Though considering South African captain Graeme Smith’s previous Test performance at Edgbaston perhaps we shouldn’t bemoan a shortened series – Smith produced one of the great match-winning innings of all time in 2008, a real captain’s performance which also won the series, plus the Birmingham ground was the scene of an indifferent final Test against West Indies, albeit without Anderson and Broad. Smith has seen his team enjoy much success on both his two previous England tours as captain, having seen the opposing skipper resign each time, first in 2003 when Nasser Hussain quit then five years later when Michael Vaughan followed suit. Smith had been an injury concern for a while for this series, but is expected to lead out his team at Lord’s in what will be his 100th Test (including the World XI vs Australia match).
Sadly another personal milestone will not be reached, as ‘keeper Mark Boucher was forced to retire following a serious eye injury in the opening warm-up match against Somerset – the Oval Test would have marked Boucher’s 150th appearance for the Proteas. AB de Villiers will don the gloves for the first Test, reserve Thami Tsolekile having also been drafted into the squad. While reading a prepared statement from Boucher following his surgery, Smith paid tribute to Boucher as “a true Proteas warrior”.
Smith has also paid tribute to the current England team, saying it represented “probably a better England team than they’ve had for a long time”. Certainly England are currently on a high, having seen off number one rated ODI side Australia 4-0, one ODI being washed out, without a single number seven needing to bat. Five of the top six batsmen and bowlers were from the England ranks, and England have now won their last ten ODIs with Alastair Cook in charge.
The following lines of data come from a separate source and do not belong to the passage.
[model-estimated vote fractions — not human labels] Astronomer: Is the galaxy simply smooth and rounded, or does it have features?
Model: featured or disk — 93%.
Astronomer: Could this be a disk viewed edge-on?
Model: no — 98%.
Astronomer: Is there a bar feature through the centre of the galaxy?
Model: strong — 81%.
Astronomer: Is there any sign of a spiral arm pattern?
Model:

In Tests though, the number one side have not had things all their own way so far this year, being humbled by Pakistan in Dubai and Abu Dhabi and splitting a two-Test series with Sri Lanka before finally seeing off 8th-ranked West Indies. They have been much better with ball than bat, at least in Tests – not a single one of the top-order batsmen can point to a Test average of even 40 since the new year, while South Africa have three batsman who have averaged more than 75 over the same period. As a result of that poor form England only has one batsman in the ICC top 10 and that just barely, Alastair Cook at number 9, though hopefully KP’s knock at Guildford is a sign of things to come – meanwhile South Africa can boast four batsman ranked that highly, with de Villiers and Kallis at 3 and 4, Amla at 7 and Smith at number 10.
Jacques Kallis may be the most under-appreciated cricketer of my generation – those same ICC ratings see him as having achieved the 10th best batting rating of all time. His average sits at 57.02 after more than 150 Tests, with 274 wickets and 180 catches thrown in for good measure. While South Africa might enjoy a slight advantage with the bat on paper, the two sides are closer with the ball – Dale Steyn, Vernon Philander, Morne Morkel and Imran Tahir for South Africa, and James Anderson, Stuart Broad, Tim Bresnan (or Steven Finn) and Graeme Swann will make things very interesting for the opposing batsmen and will hopefully make these matches well worth watching.
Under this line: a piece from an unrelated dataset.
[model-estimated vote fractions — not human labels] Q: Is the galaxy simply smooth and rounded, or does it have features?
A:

England’s one question-mark involves the number six spot, with Ravi Bopara’s recent sparkling ODI form against Australia possibly giving him pole position ahead of Jonny Bairstow and Eoin Morgan. South Africa have also been rotating the number six position following Ashwell Prince’s omission, with Jacques Rudolph immediately replacing him but with Faf du Plessis also in contention.
The tourists are presumably feeling confident enough as they’ll face the number one Test team having played only five days of warm-up cricket. Five ODIs and three T20 matches will follow the conclusion of the Test series, but South Africa, unbeaten away in Tests since 2006, will be looking to extend that run against an England team which has itself not lost at home since 2008 – to South Africa. It remains to be seen if the unfortunate circumstances surrounding Mark Boucher’s enforced retirement will galvanise or deflate them – I suspect it will be the former.
South Africa need to win by two Tests to overtake England as world’s number one Test side, while a win for them by one Test would see both teams tied at the top. My own feeling is that an enthralling series will produce a 1-1 scoreline, with England taking the first against a possibly (and understandably so) distracted South Africa, but with a strong South African side girding their loins to come back to square it, a result which will leave England alone at the top. I can’t wait!